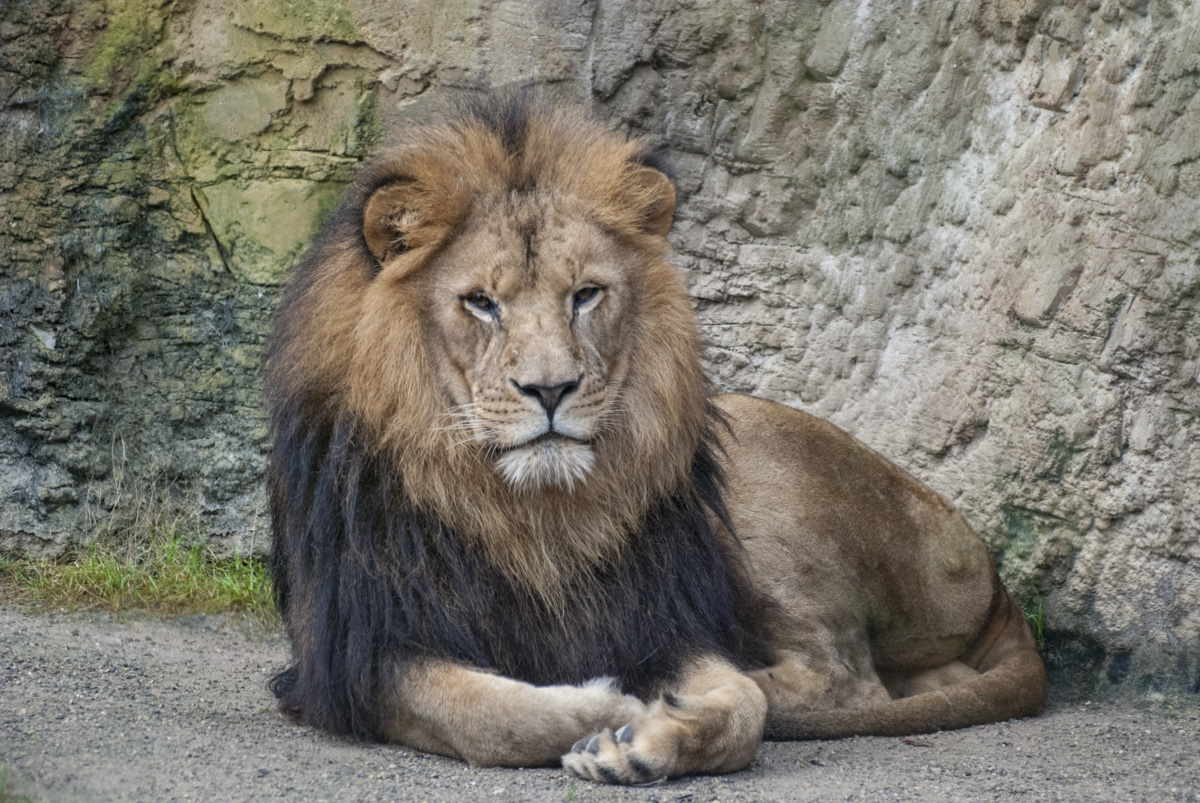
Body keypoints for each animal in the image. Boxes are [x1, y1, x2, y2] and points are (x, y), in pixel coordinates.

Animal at [264, 93, 1045, 785]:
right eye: (480, 303)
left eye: (585, 295)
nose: (551, 389)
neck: (531, 517)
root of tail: (995, 578)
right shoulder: (359, 657)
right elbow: (493, 716)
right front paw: (619, 706)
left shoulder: (662, 618)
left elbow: (742, 705)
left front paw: (646, 729)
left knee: (851, 681)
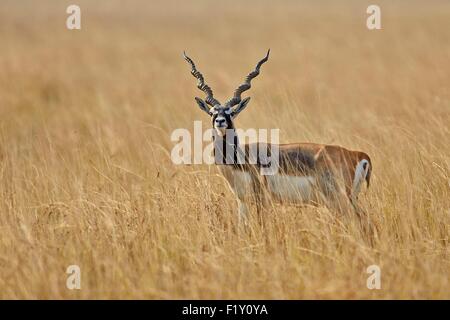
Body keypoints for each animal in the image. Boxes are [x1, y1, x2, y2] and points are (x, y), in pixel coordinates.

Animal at [184, 50, 372, 225]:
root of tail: (358, 155)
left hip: (339, 201)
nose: (220, 121)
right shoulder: (242, 202)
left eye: (231, 112)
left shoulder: (263, 201)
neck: (240, 158)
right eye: (212, 112)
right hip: (349, 200)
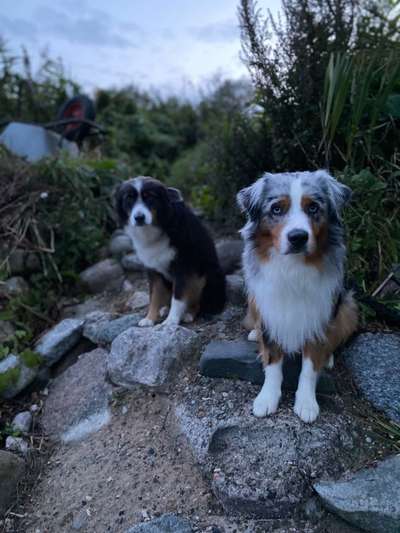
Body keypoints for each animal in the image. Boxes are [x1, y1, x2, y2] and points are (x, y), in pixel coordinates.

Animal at [117, 176, 227, 324]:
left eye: (150, 197)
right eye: (129, 198)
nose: (139, 218)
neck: (159, 226)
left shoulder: (183, 266)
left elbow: (178, 296)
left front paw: (171, 321)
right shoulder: (153, 269)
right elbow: (154, 295)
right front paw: (149, 318)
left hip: (206, 275)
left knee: (200, 303)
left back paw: (189, 314)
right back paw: (165, 309)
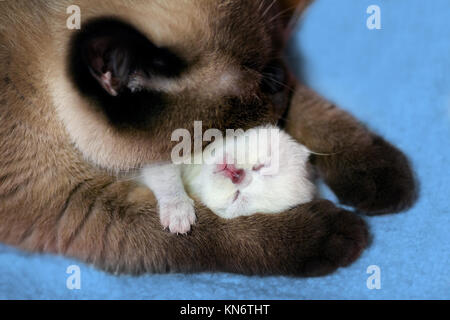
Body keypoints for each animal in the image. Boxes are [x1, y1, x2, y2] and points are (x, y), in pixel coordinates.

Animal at [0, 0, 414, 276]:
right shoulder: (71, 203)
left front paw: (378, 176)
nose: (279, 76)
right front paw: (329, 235)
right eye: (258, 83)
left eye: (272, 68)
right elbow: (206, 235)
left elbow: (308, 113)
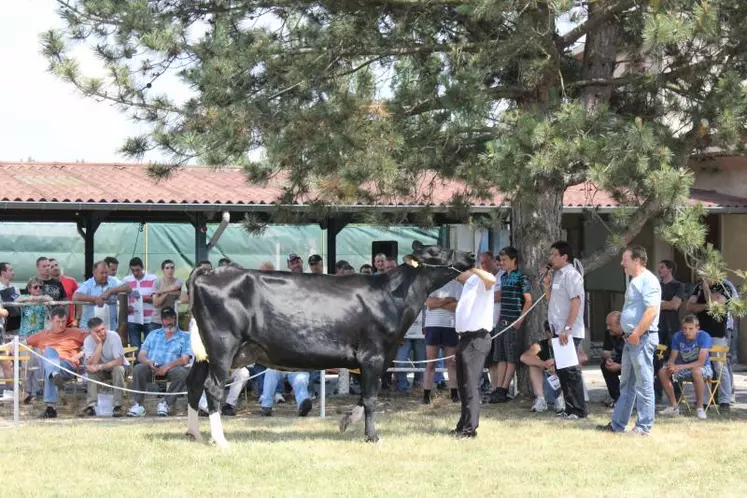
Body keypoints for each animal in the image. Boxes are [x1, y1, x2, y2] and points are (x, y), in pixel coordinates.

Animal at [185, 242, 474, 448]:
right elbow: (371, 398)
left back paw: (194, 434)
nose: (471, 254)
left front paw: (346, 421)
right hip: (223, 345)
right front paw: (372, 436)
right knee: (212, 387)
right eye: (435, 251)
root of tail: (211, 272)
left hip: (206, 352)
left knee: (194, 384)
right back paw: (220, 440)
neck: (390, 295)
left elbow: (365, 395)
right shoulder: (373, 354)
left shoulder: (384, 356)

□ □ □ □ □

- [WHAT TO WORK ON] Would you copy, unchanged, the stretch of the records above that begins at the line containing "left back paw: (194, 434)" and ends at the line containing "left elbow: (365, 395)", and only that?

- [REPLY TO THE TASK]
left back paw: (194, 434)
nose: (471, 254)
left front paw: (346, 421)
right hip: (223, 345)
right front paw: (372, 436)
right knee: (212, 387)
right eye: (435, 251)
root of tail: (211, 272)
left hip: (206, 352)
left knee: (194, 384)
right back paw: (220, 440)
neck: (390, 295)
left elbow: (365, 395)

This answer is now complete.